Tackling climate change will require a huge pipeline of impactful projects and a coordinated effort to fund them and implement them over a period of years. We have to do this without punishing the poor.
To be successful, we need to integrate climate and development; identify and implement priority projects; and combine large new structures and sources of financing. Debt relief is one key source for low and middle income countries, and I want to thank you, President Biden, for your leadership on debt transparency and sustainability.
There are concrete decisions today that can meaningfully reduce GHG: for example, decommissioning the super-polluters of the existing coal power plant fleet. Investing more in stopping methane leaks can also yield meaningful benefits. It’s technologically simple, generally low cost, and can have a meaningful impact.
In the agriculture sector, incentives need to change to stop deforestation.
In the transportation sector, we need better regulations for high emitting second-hand vehicles; and regulations that disincentivize exportation of older and highly polluting vehicles from rich to poor countries. These are low hanging fruit in terms of reducing GHG.
Addressing the climate challenge is complex in terms of financing, projects, and adaptation. It will need to build on solid diagnostics, new uses of technology, better incentive structures, and ambitious prioritization.
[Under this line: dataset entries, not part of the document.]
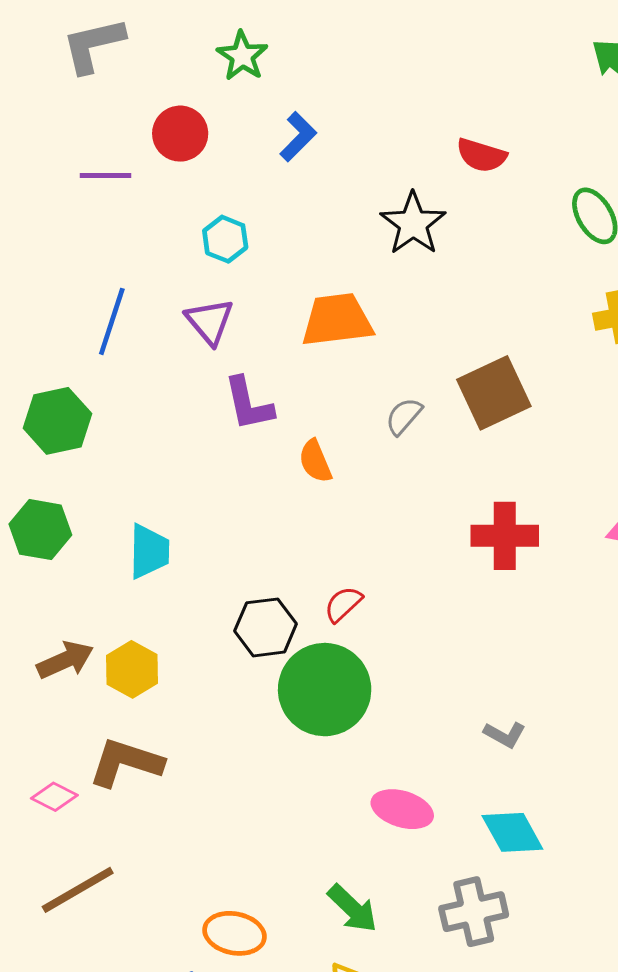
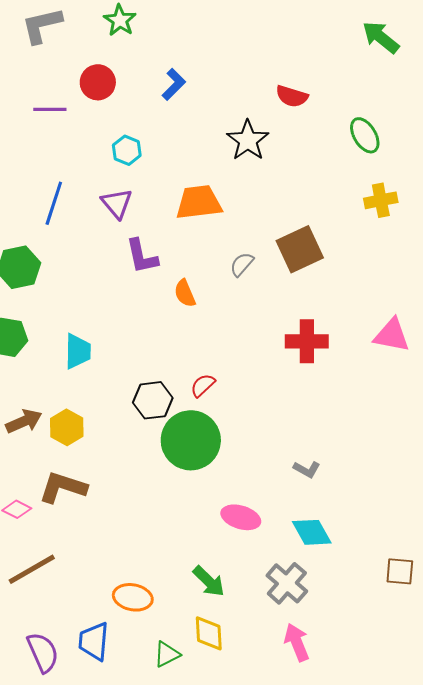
green star: (242, 56) -> (120, 20), moved
gray cross: (474, 912) -> (287, 583), turned -36

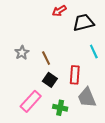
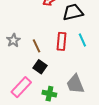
red rectangle: (75, 75) -> (61, 41), moved

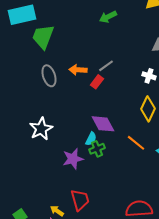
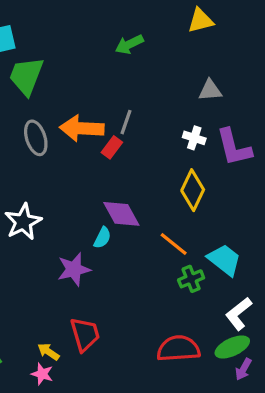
gray line: (106, 66) -> (126, 122), turned -35
orange arrow: (78, 70) -> (82, 128), size x1.5
green cross: (97, 149) -> (191, 279), moved

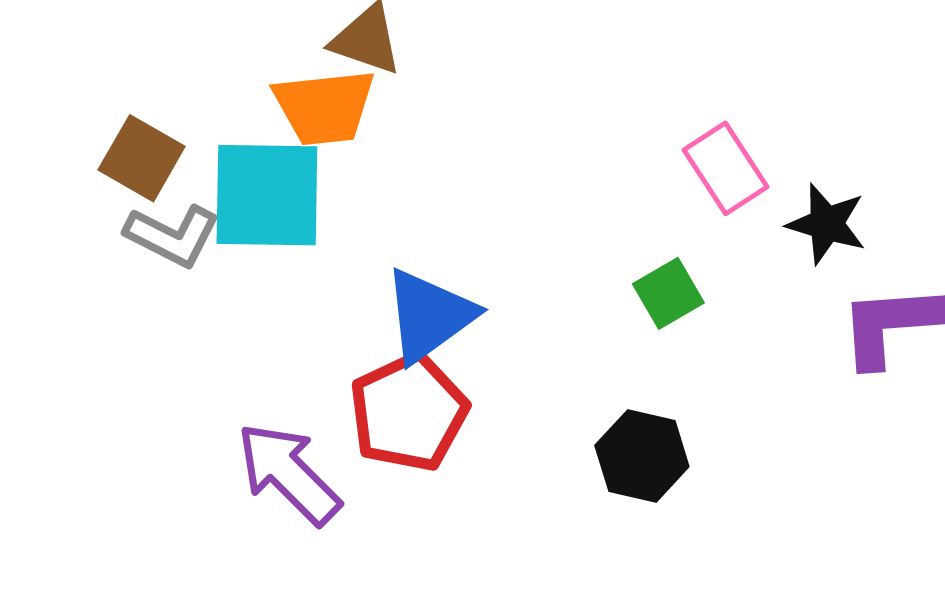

There will need to be the combined efforts of many partners, as President Biden stated. I delivered the joint MDB statement yesterday. MDBs coordinate through country platforms and co-financings. We have a wide range of working groups that imbed coordination and partnership, including with the private sector, other organizations and stakeholders, to pursue climate and development. As Mark mentioned, these country platforms can be enhanced to help bring together financing with projects.
Private sector investment will be vital, including to increase the energy supply and baseload electricity capacity in a much cleaner way. There needs to be a complete break from past energy practices.
Private foundations and contributions from private corporations, including in exchange for high quality carbon credits, can provide a major source of capital; and the more advanced countries will need to increase their bilateral support and engagement.
Blending these different pools of capital – commercial, concessional, and grants – to the appropriate component of each project is a complex challenge.
The World Bank Group can play a leading role by bringing together all parties; helping design the transitions; quantify the costs and benefits;drawing in private sector investment to the bankable portions of projects; and providing key portions of the funding, including IDA’s grant and zero-rate financing for the poorest countries. IDA has been a main source of funding and preparedness for vulnerable countries and explicitly supports climate action.
Including IDA, the World Bank Group provides a quarter of all the public climate financing for developing countries, over half the multilateral financing, and two-thirds of the adaptation financing. In the next five years, we will provide $125 billion in climate financing, and we are committed to Paris Alignment.
We look forward to continuing to work with all of you on these complex undertakings.